It was here that I first became aware of the beautiful bush of the Adelaide Hills. From my veranda bed the magnificent scenery, fascinating sounds, became forever impregnated in my mind. A steep hill rose a few yards from my bed - at least half a mile towards the sky. It was covered with large stringy barks and wattles below which grew a myriad of wild flowers. In the Spring it became a blaze of colour, pink and white bells of Ericas, spider-like fingers of red Grevilias, red, white and yellow bottle brush flowers, Melaleucas and callistemon were everywhere. Below them a carpet of yellow pin cushions, white fragrant freesias, striped sparaxis and tall, waving red and yellow ixias, making a magnificent natural garden.

In the evenings I would lie listening to the sometimes eerie, but mostly pleasant twilight sounds from this lovely bushland. From the creek, the scratching whistle of crickets, the plonks of the bull frogs, and on moonlight nights the calling mopokes, “Mopoke” “Mopoke” and the dull thud of the frog-mouthed owl and the sudden jerking, rasping cry of possums.
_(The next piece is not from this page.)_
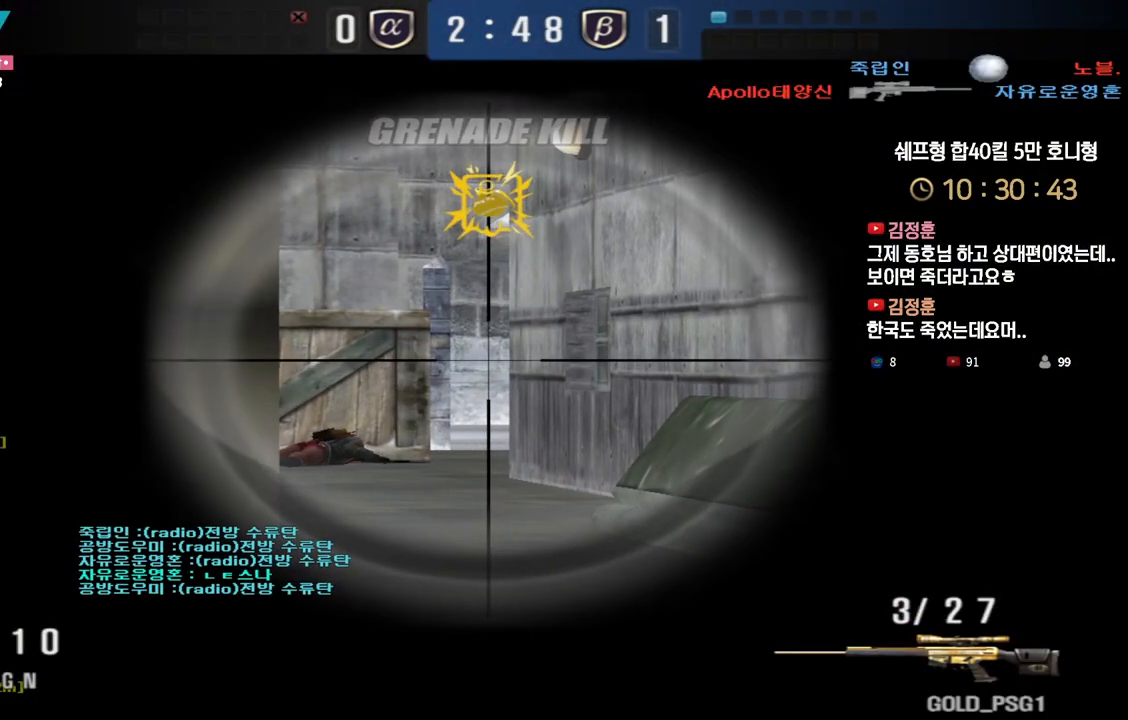
{"keys": ["ctrl"], "events": [[50, "a", "down"], [117, "a", "up"], [267, "a", "down"], [317, "a", "up"]]}
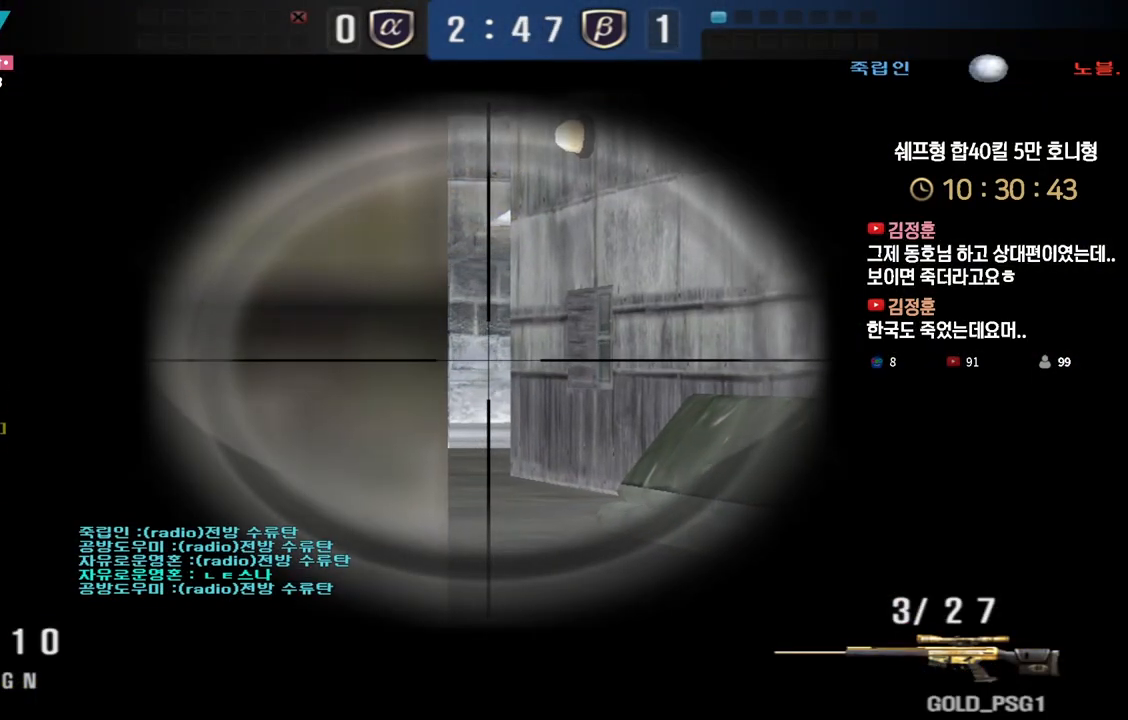
{"keys": ["ctrl"], "events": [[300, "a", "down"], [333, "a", "up"]]}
Often, in the distance, I would hear foxes calling with their strange high-pitched, lilting bark. On dark, windless, nights this great forest became so silent that I often found myself lying, unable to sleep, just listening to nothing.

At day-break the scrub became a conglomeration of noisy birds- warbling magpies, singing black birds and thrushes, squawking minor birds and greenies, chattering white browed babblers, squealing parrots and whistle hawks. (Shrill whistle sound). Always you could hear the characteristic call of the peaceful dove which is heard in all parts of Australia - a call which, to me, has always been “holly-hock”, “holly-Hock”, and then the willy wag tail chipping in with his version of “sweet pretty Bridget”, “sweet pretty Bridget.”
I was always glad to hear the shrill staccato whistle of the Pallid Cuckoo climbing up the scale and indicating the approach of Spring. (More whistling, which I am unable, unfortunately, to put on to paper). If one could be offered the chance of reincarnation, to be re-born a Pallid Cuckoo should be considered. This bird follows the sun, living always in eternal Spring. His pastures are always green, full of freshly-hatched grubs and grasshoppers. He drinks from streams, running clear from the winter rains. His days are calm and nights are warm - he moves on quickly if he dislikes the weather. The Pallid Cuckoo is so lazy. Why should she work hard building a nest when other birds have done it for her? She finds a suitable nest, pushes out the eggs and lays her own single large egg in their place. And that is all she has to do as far as reproduction is concerned. The real owner comes back to the nest, sits on the egg and hatches out a parasitic monster. I have found such nests of Pallid Cuckoos having taken over one of a small robin and even a tiny wren, the baby four or five times larger than the adult robin - fills the little nest, grabbing greedily everything the hard-working little mother provides - soon to flyaway and follow the sun and whistle for a mate.
However, not all little birds fall victim to this invader. Some have learned to build nests like an Eskimo’s igloo with a small woven tunnel to keep larger enemies at bay.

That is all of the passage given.